Taste: Getting Canned
Marnie Old tells us why crafter brewers think cans are cool.
CANNED BEER CONJURES UP images of male rituals like bass fishing and frat parties, tailgating and paintball, while bottled beer has always had more class. Some ambitious brews even use oversize wine-esque bottles and corks to separate themselves from the masses. But technological advances have flipped the beer world on its ear. Quality-minded brewers now face an unexpected quandary: what to do when the best way to preserve a premium beer’s freshness and flavor is in a can — a package long associated with cheap swill.
Cheaper and more compact than bottles, cans have always been the cost-effective choice for mass-market beers, and are still a lowbrow staple on Philly’s anti-cool-bar scene. Bob & Barbara’s Lounge on South Street popularized the two-dollar PBR, while The Dive near the Italian Market slings Schlitz at a buck-fifty a pop-top. Those metal cans, which used to impart an unpleasant tinny taste to beer, now have lining films to protect the flavor, but most well-known craft brewers still choose glass because of the reputation of cans, the same way wineries continue to use corks instead of the technologically advanced Stelvin screw caps.

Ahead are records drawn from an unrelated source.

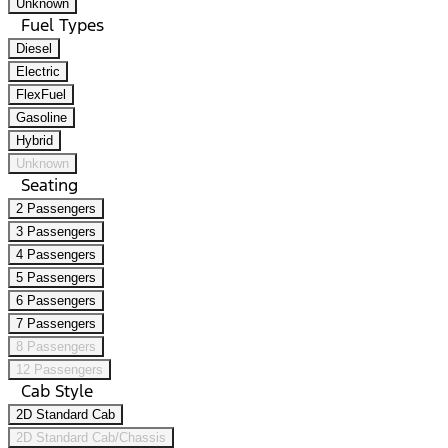
Unknown
Fuel Types
Diesel
Electric
FlexFuel
Gasoline
Hybrid
Unknown
Seating
2 Passengers
3 Passengers
4 Passengers
5 Passengers
6 Passengers
7 Passengers
8 Passengers
12 Passengers
Cab Style
2D Standard Cab
2D Standard Cab/Chassis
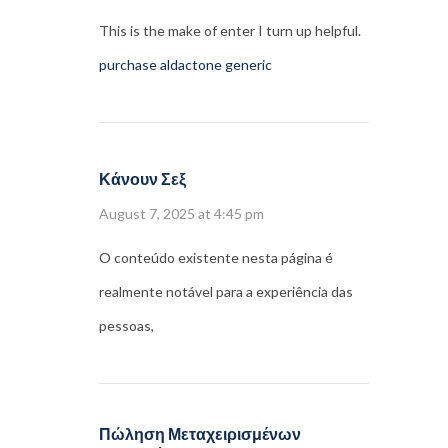
This is the make of enter I turn up helpful.
purchase aldactone generic
Κάνουν Σεξ
August 7, 2025 at 4:45 pm
O conteúdo existente nesta página é
realmente notável para a experiência das
pessoas,
Πώληση Μεταχειρισμένων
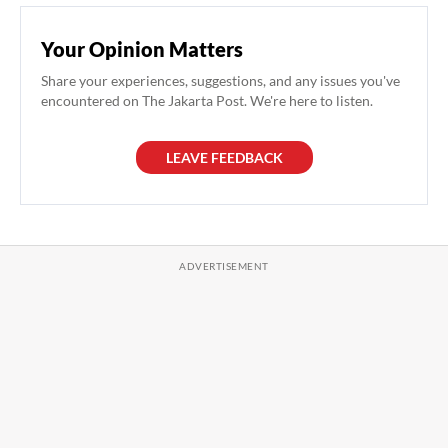
Your Opinion Matters
Share your experiences, suggestions, and any issues you've
encountered on The Jakarta Post. We're here to listen.
LEAVE FEEDBACK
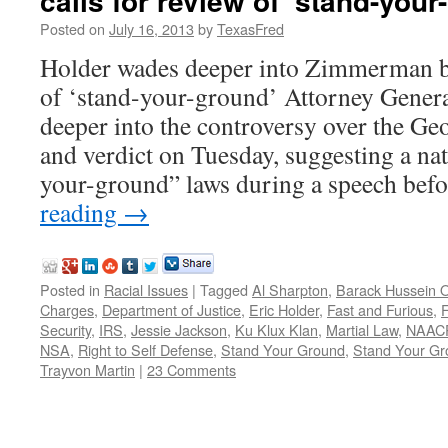
calls for review of ‘stand-your
Posted on
July 16, 2013
by
TexasFred
Holder wades deeper into Zimmerman bat
of ‘stand-your-ground’ Attorney Gener
deeper into the controversy over the 
and verdict on Tuesday, suggesting a nat
your-ground” laws during a speech be
reading
→
Posted in
Racial Issues
|
Tagged
Al Sharpton
,
Barack Hussein
Charges
,
Department of Justice
,
Eric Holder
,
Fast and Furious
,
Security
,
IRS
,
Jessie Jackson
,
Ku Klux Klan
,
Martial Law
,
NAAC
NSA
,
Right to Self Defense
,
Stand Your Ground
,
Stand Your Gr
Trayvon Martin
|
23 Comments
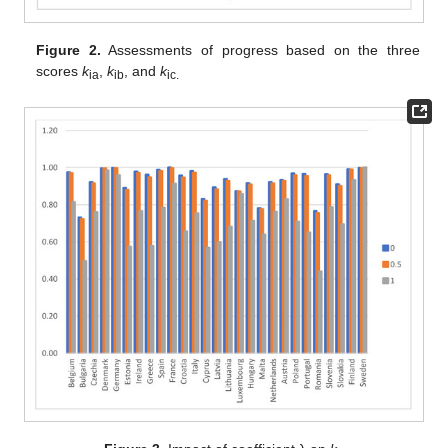
Figure 2.
Assessments of progress based on the three
scores
k
,
k
, and
k
ia
ib
ic.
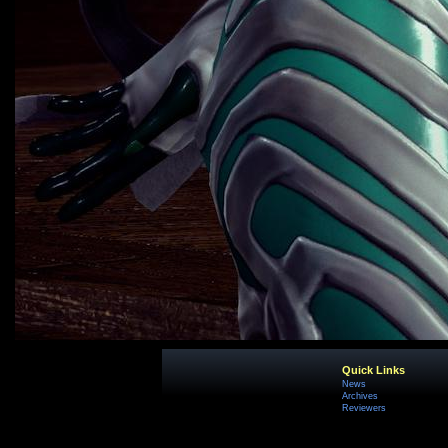
Quick Links
News
Archives
Reviewers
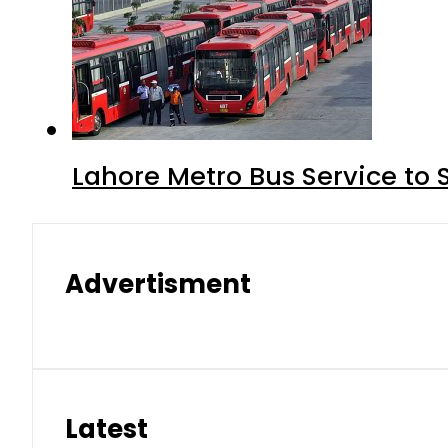
Lahore Metro Bus Service to 
Advertisment
Latest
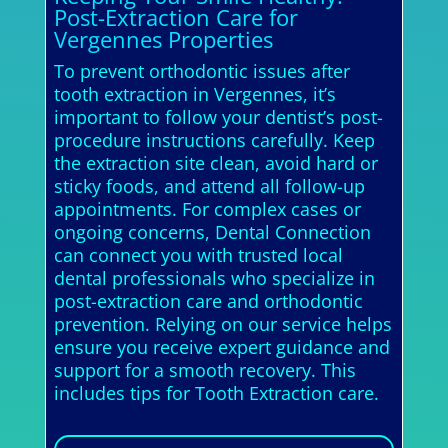
Post-Extraction Care for
Vergennes Properties
To prevent orthodontic issues after
tooth extraction in Vergennes, it’s
important to follow your dentist’s post-
procedure instructions carefully. Keep
the extraction site clean, avoid hard or
sticky foods, and attend all follow-up
appointments. For complex cases or
ongoing concerns, Dental Connection
can connect you with trusted local
dental professionals who specialize in
post-extraction care and orthodontic
prevention. Relying on our service helps
ensure you receive expert guidance and
support for a smooth recovery. This
includes tips for Tooth Extraction care.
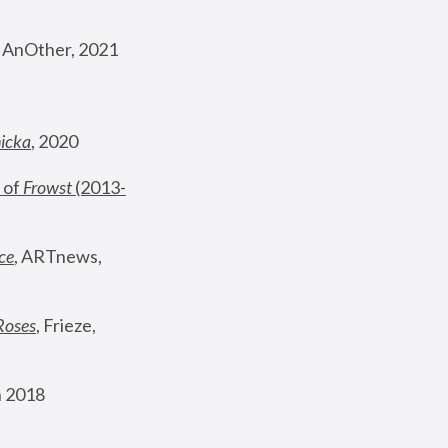
, AnOther, 2021
nicka
, 2020
 of 
Frowst
 (2013-
ce
, ARTnews, 
Roses
,
 Frieze, 
 2018 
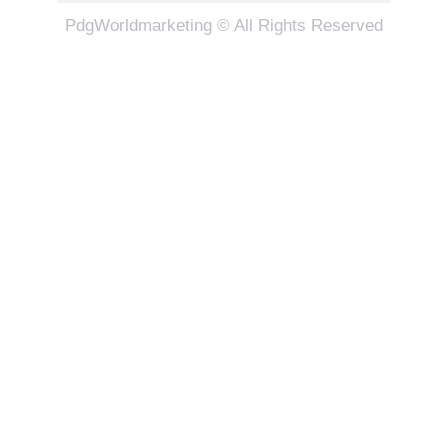
PdgWorldmarketing © All Rights Reserved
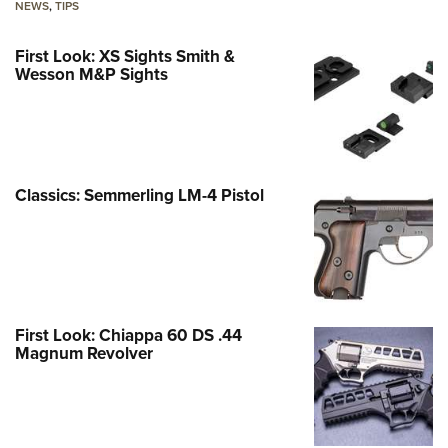
NEWS
,
TIPS
First Look: XS Sights Smith &
Wesson M&P Sights
Classics: Semmerling LM-4 Pistol
First Look: Chiappa 60 DS .44
Magnum Revolver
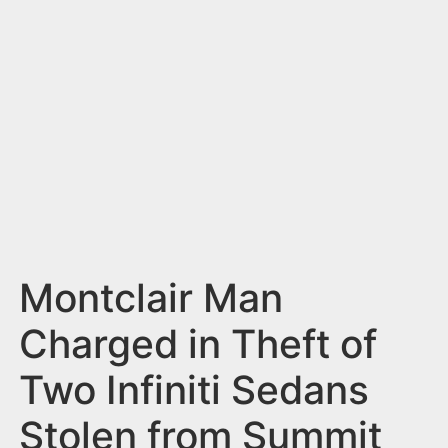
n
t
Montclair Man
Charged in Theft of
Two Infiniti Sedans
Stolen from Summit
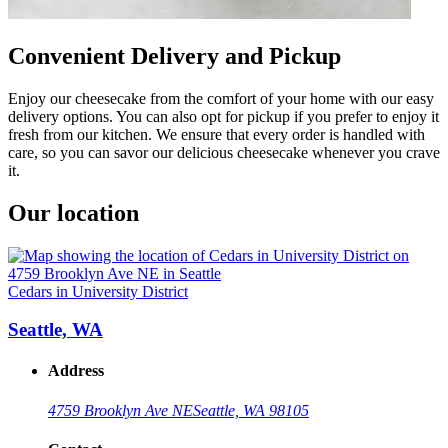
Convenient Delivery and Pickup
Enjoy our cheesecake from the comfort of your home with our easy
delivery options. You can also opt for pickup if you prefer to enjoy it
fresh from our kitchen. We ensure that every order is handled with
care, so you can savor our delicious cheesecake whenever you crave
it.
Our location
Cedars in University District
Seattle, WA
Address
4759 Brooklyn Ave NE
Seattle, WA 98105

For the beer can, things began to change in the 1990s, when giants like Guinness introduced “nitro-cans,” in which pressure-sensitive “widgets,” plastic balls filled with nitrogen, depressurize upon the can’s opening and agitate the surrounding beer to give your newly opened suds a fine, frothy head. These premium imports quickly acquired cachet, and even beer snobs were forced to acknowledge the can’s potential.
Now a new generation of brewers is rejecting package-bias and embracing high-tech cans for premium brews. Modern cans are as inert as glass, and protect beer far better from light damage. Easily recyclable and lightweight, they chill faster and are welcome on beaches and golf courses, where bottles aren’t. Inspired by the example of Dale’s Pale Ale from Colorado, craft brewers across the country are exploring the possibilities. In New York, breweries like Brooklyn and Butternuts are making waves in cans. Locally, Sly Fox has taken the lead. Royal Weisse, a German-style wheat beer, will join Phoenix Pale Ale, Pikeland Pils and Dunkel Lager in the brewery’s aluminum lineup for the 2007 season. Find these upscale cans at Good Dog in Center City, Citizens Bank Park for Phillies games, and, of course, at the Sly Fox brewpubs in Royersford and Phoenixville.
Old may consult for some of the businesses she writes about.